> **Document excerpt**:
It was lucky for us that the lions left or we’d still be there I think. But we had an appointment with some chimpanzees. One of Ol Pejeta’s major projects is a centre for chimps who have been badly treated & orphaned. Their parents were killed by poachers, mostly for so-called bush meat, and the young ones taken as pets. But as they got older & could not be controlled they were chained, beaten & abused. The centre was established by the famous Jane Goodall in Burundi, but was moved to Ol Pejeta during the war in Rwanda. Chimps are not native to Kenya, but these come from Rwanda, Uganda & the Congo. They are patiently rehabilitated, but would never survive in the wild, so will stay at Ol Pejeta for the rest of their lives. They are only open for visiting for a couple of hours a day, and there are displays & signs campaigning for the end of the illegal trade in bush meat & mistreatment of these intelligent animals. Very moving, and although they were not wild animals, it was very well worth a visit.

By this time we were very satisfied with our day, and thought we would just have a bit of a drive before heading home. We spotted our other car, and realised they were looking at another lion. This one was older & larger, and much closer to the road, but was asleep. Boring! But not for long. He soon woke up & looked straight at us, he was not the least bit interested in us, just lay there yawning & stretching, but we were certainly interested in him! Our cameras were working overtime – I took over 200 photos of that one lion alone.

> **Task goal**: Copy out the passage of the Ol Pejeta visit text starting at "By this time" and ending at "one lion alone.".

> **Stored data**:
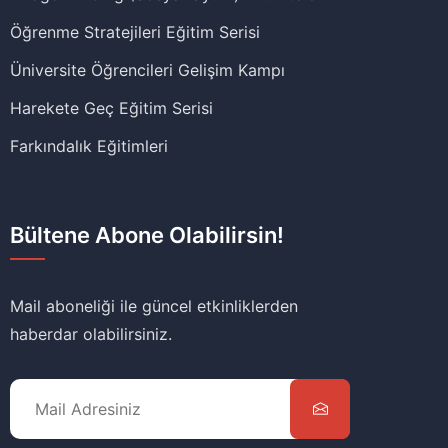
Öğrenme Stratejileri Eğitim Serisi
Üniversite Öğrencileri Gelişim Kampı
Harekete Geç Eğitim Serisi
Farkındalık Eğitimleri
Bültene Abone Olabilirsin!
Mail aboneliği ile güncel etkinliklerden
haberdar olabilirsiniz.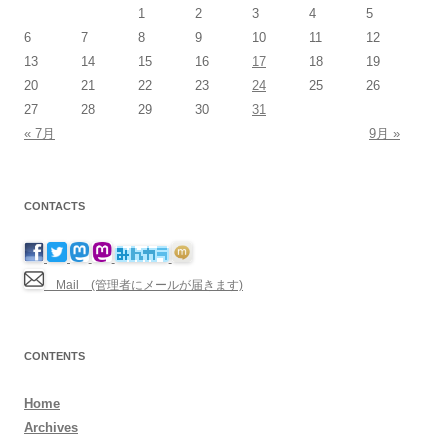
1
2
3
4
5
6
7
8
9
10
11
12
13
14
15
16
17
18
19
20
21
22
23
24
25
26
27
28
29
30
31
« 7月
9月 »
CONTACTS
Mail (管理者にメールが届きます)
CONTENTS
Home
Archives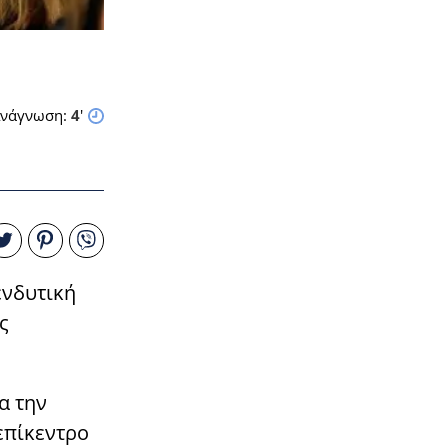
νάγνωση:
4
'
ενδυτική
ς
α την
 επίκεντρο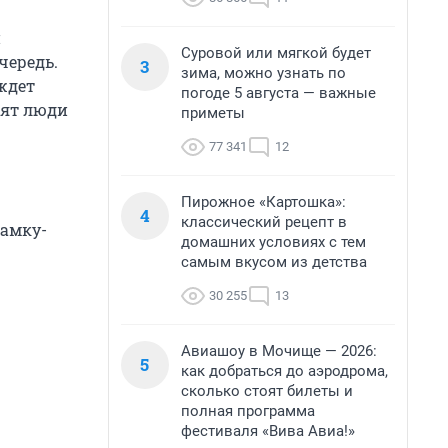
и
Суровой или мягкой будет
чередь.
3
зима, можно узнать по
ждет
погоде 5 августа — важные
рят люди
приметы
77 341
12
Пирожное «Картошка»:
4
классический рецепт в
рамку-
домашних условиях с тем
самым вкусом из детства
30 255
13
Авиашоу в Мочище — 2026:
5
как добраться до аэродрома,
сколько стоят билеты и
полная программа
фестиваля «Вива Авиа!»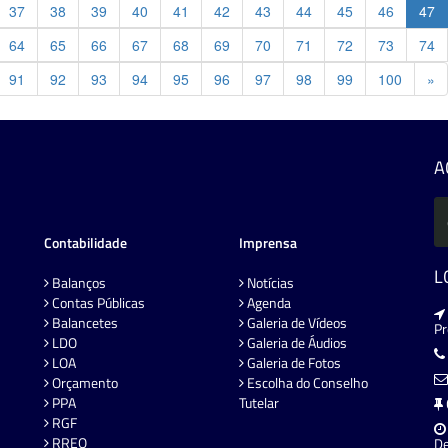
37
38
39
40
41
42
43
44
45
46
47
64
65
66
67
68
69
70
71
72
73
74
Pr
91
92
93
94
95
96
97
98
99
100
»
A
Contabilidade
Imprensa
L
Balanços
Notícias
Contas Públicas
Agenda
Balancetes
Galeria de Vídeos
P
LDO
Galeria de Áudios
LOA
Galeria de Fotos
Orçamento
Escolha do Conselho
PPA
Tutelar
RGF
RREO
De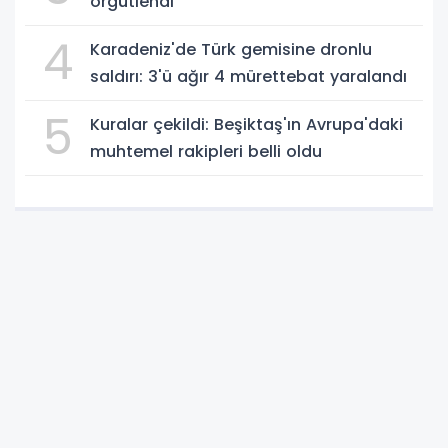
örgütlendi
4
Karadeniz'de Türk gemisine dronlu
saldırı: 3'ü ağır 4 mürettebat yaralandı
5
Kuralar çekildi: Beşiktaş'ın Avrupa'daki
muhtemel rakipleri belli oldu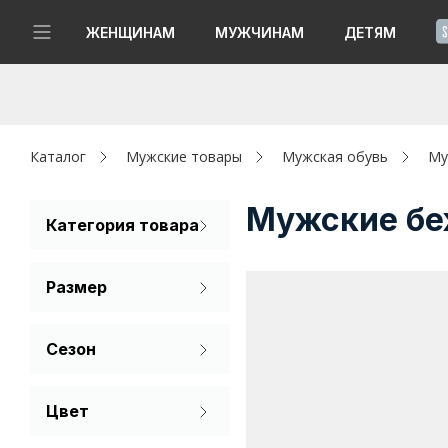
!
ЖЕНЩИНАМ
МУЖЧИНАМ
ДЕТЯМ
Новинки
Да, все верно
Изменить город
Женщинам
Каталог
Мужские товары
Мужская обувь
Му
Мужчинам
Мужские бе
Категория товара
Мокасины
Детям
Размер
Капсула
39
40
41
Сезон
Аутлет
42
43
44
Лето
Акции / Новости
Цвет
45
46
47
Бежевый
Адреса магазинов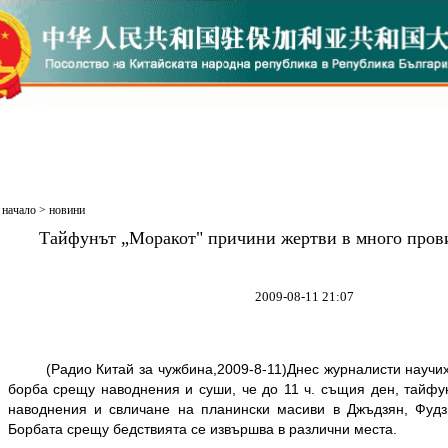
начало
>
новини
Тайфунът „Моракот" причини жертви в много пров
2009-08-11 21:07
(Радио Китай за чужбина,2009-8-11)Днес журналисти научиха
борба срещу наводнения и суши, че до 11 ч. същия ден, тайфу
наводнения и свличане на планински масиви в Джъдзян, Фудз
Борбата срещу бедствията се извършва в различни места.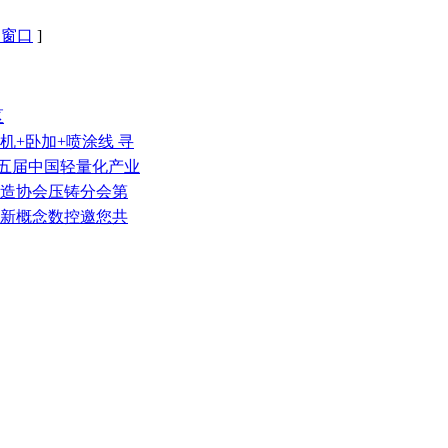
闭窗口
]
区
压铸机+卧加+喷涂线 寻
第五届中国轻量化产业
铸造协会压铸分会第
徽新概念数控邀您共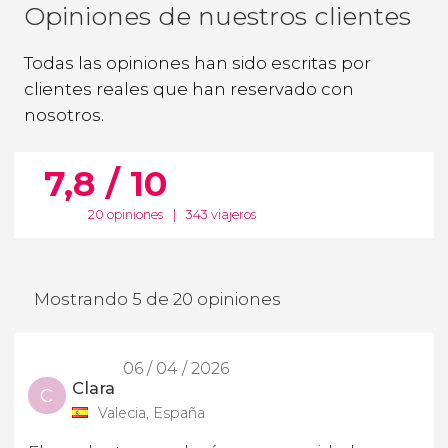
Opiniones de nuestros clientes
Todas las opiniones han sido escritas por
clientes reales que han reservado con
nosotros.
7,8 / 10
20 opiniones
|
343 viajeros
Mostrando 5 de 20 opiniones
06 / 04 / 2026
Clara
C
Valecia, España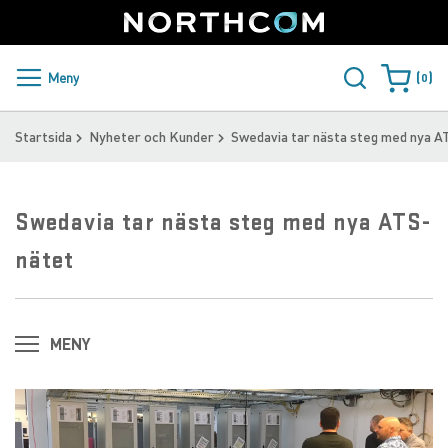
SUPPORT
LOGGA IN
Sweden
Skip
to
Content
PRODUKTER OCH LÖSNINGAR
Meny
0
Varukorge
KUNDER
Startsida
Nyheter och Kunder
Swedavia tar nästa steg med nya A
NYHETER
Swedavia tar nästa steg med nya ATS-
ÅTERFÖRSÄLJARE
nätet
NORTHCOM
LADDA NER
MENY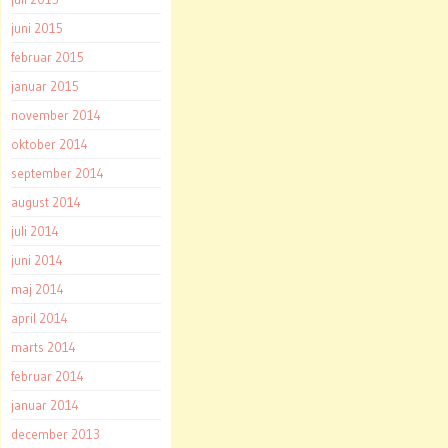
juni 2015
februar 2015
januar 2015
november 2014
oktober 2014
september 2014
august 2014
juli 2014
juni 2014
maj 2014
april 2014
marts 2014
februar 2014
januar 2014
december 2013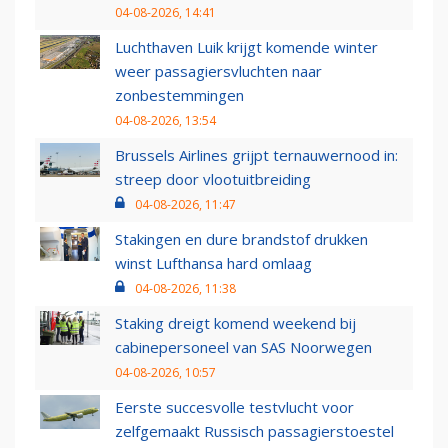
04-08-2026, 14:41
Luchthaven Luik krijgt komende winter
weer passagiersvluchten naar
zonbestemmingen
04-08-2026, 13:54
Brussels Airlines grijpt ternauwernood in:
streep door vlootuitbreiding
04-08-2026, 11:47
Stakingen en dure brandstof drukken
winst Lufthansa hard omlaag
04-08-2026, 11:38
Staking dreigt komend weekend bij
cabinepersoneel van SAS Noorwegen
04-08-2026, 10:57
Eerste succesvolle testvlucht voor
zelfgemaakt Russisch passagierstoestel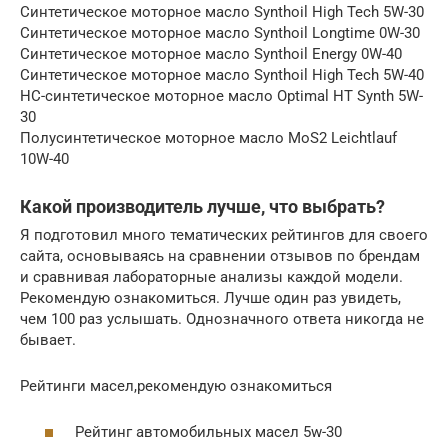
Синтетическое моторное масло Synthoil High Tech 5W-30
Синтетическое моторное масло Synthoil Longtime 0W-30
Синтетическое моторное масло Synthoil Energy 0W-40
Синтетическое моторное масло Synthoil High Tech 5W-40
НС-синтетическое моторное масло Optimal HT Synth 5W-
30
Полусинтетическое моторное масло MoS2 Leichtlauf
10W-40
Какой производитель лучше, что выбрать?
Я подготовил много тематических рейтингов для своего
сайта, основываясь на сравнении отзывов по брендам
и сравнивая лабораторные анализы каждой модели.
Рекомендую ознакомиться. Лучше один раз увидеть,
чем 100 раз услышать. Однозначного ответа никогда не
бывает.
Рейтинги масел,рекомендую ознакомиться
Рейтинг автомобильных масел 5w-30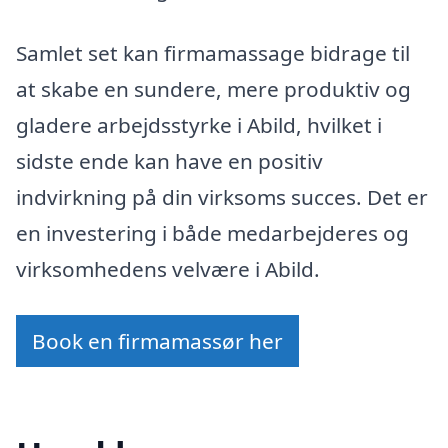
Samlet set kan firmamassage bidrage til
at skabe en sundere, mere produktiv og
gladere arbejdsstyrke i Abild, hvilket i
sidste ende kan have en positiv
indvirkning på din virksoms succes. Det er
en investering i både medarbejderes og
virksomhedens velvære i Abild.
Book en firmamassør her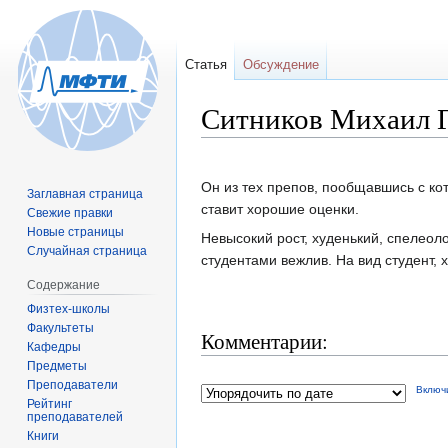
Статья
Обсуждение
Ситников Михаил 
Перейти
Перейти
Он из тех препов, пообщавшись с ко
Заглавная страница
к
к
ставит хорошие оценки.
Свежие правки
навигации
поиску
Новые страницы
Невысокий рост, худенький, спелеоло
Случайная страница
студентами вежлив. На вид студент, х
Содержание
Физтех-школы
Факультеты
Комментарии:
Кафедры
Предметы
Преподаватели
Включ
Рейтинг
преподавателей
Книги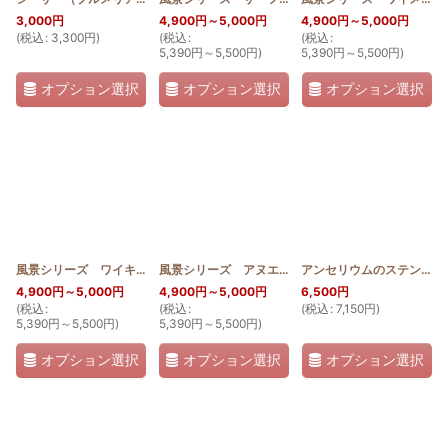
3,000
円
4,900
円
～5,000
円
4,900
円
～5,000
円
(
税込
:
3,300
円
)
(
税込
:
(
税込
:
5,390
円
～5,500
円
)
5,390
円
～5,500
円
)
オプション選択
オプション選択
オプション選択
風景シリーズ ワイキキビーチ
[
SGQ_WAIKIKI
]
風景シリーズ アヌエヌエ
[
SGQ_ANUENUE
]
アンセリウムのステンドグラスキルトタペストリー
4,900
円
～5,000
円
4,900
円
～5,000
円
6,500
円
(
税込
:
(
税込
:
(
税込
:
7,150
円
)
5,390
円
～5,500
円
)
5,390
円
～5,500
円
)
オプション選択
オプション選択
オプション選択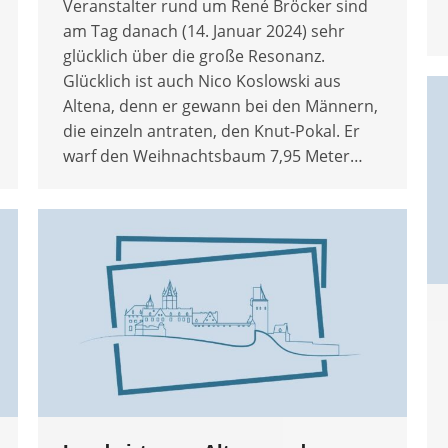
Veranstalter rund um René Bröcker sind
am Tag danach (14. Januar 2024) sehr
glücklich über die große Resonanz.
Glücklich ist auch Nico Koslowski aus
Altena, denn er gewann bei den Männern,
die einzeln antraten, den Knut-Pokal. Er
warf den Weihnachtsbaum 7,95 Meter…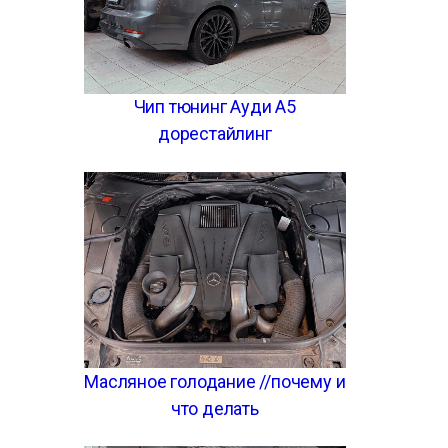
Чип тюнинг Ауди А5
дорестайлинг
Масляное голодание //почему и
что делать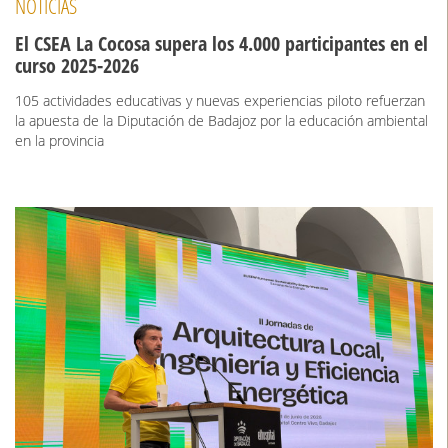
NOTICIAS
El CSEA La Cocosa supera los 4.000 participantes en el
curso 2025-2026
105 actividades educativas y nuevas experiencias piloto refuerzan
la apuesta de la Diputación de Badajoz por la educación ambiental
en la provincia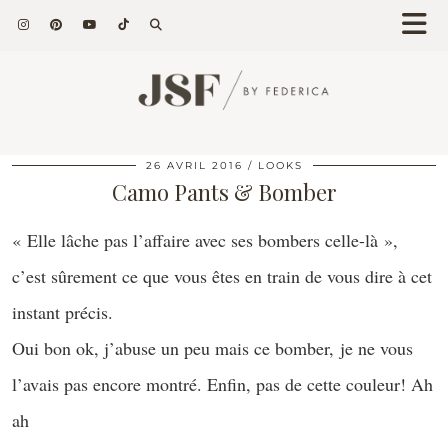
26 AVRIL 2016
LOOKS
Camo Pants & Bomber
« Elle lâche pas l’affaire avec ses bombers celle-là »,
c’est sûrement ce que vous êtes en train de vous dire à cet
instant précis.
Oui bon ok, j’abuse un peu mais ce bomber, je ne vous
l’avais pas encore montré. Enfin, pas de cette couleur! Ah
ah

> **Task output**:
By this time we were very satisfied with our day, and thought we would just have a bit of a drive before heading home. We spotted our other car, and realised they were looking at another lion. This one was older & larger, and much closer to the road, but was asleep. Boring! But not for long. He soon woke up & looked straight at us, he was not the least bit interested in us, just lay there yawning & stretching, but we were certainly interested in him! Our cameras were working overtime – I took over 200 photos of that one lion alone.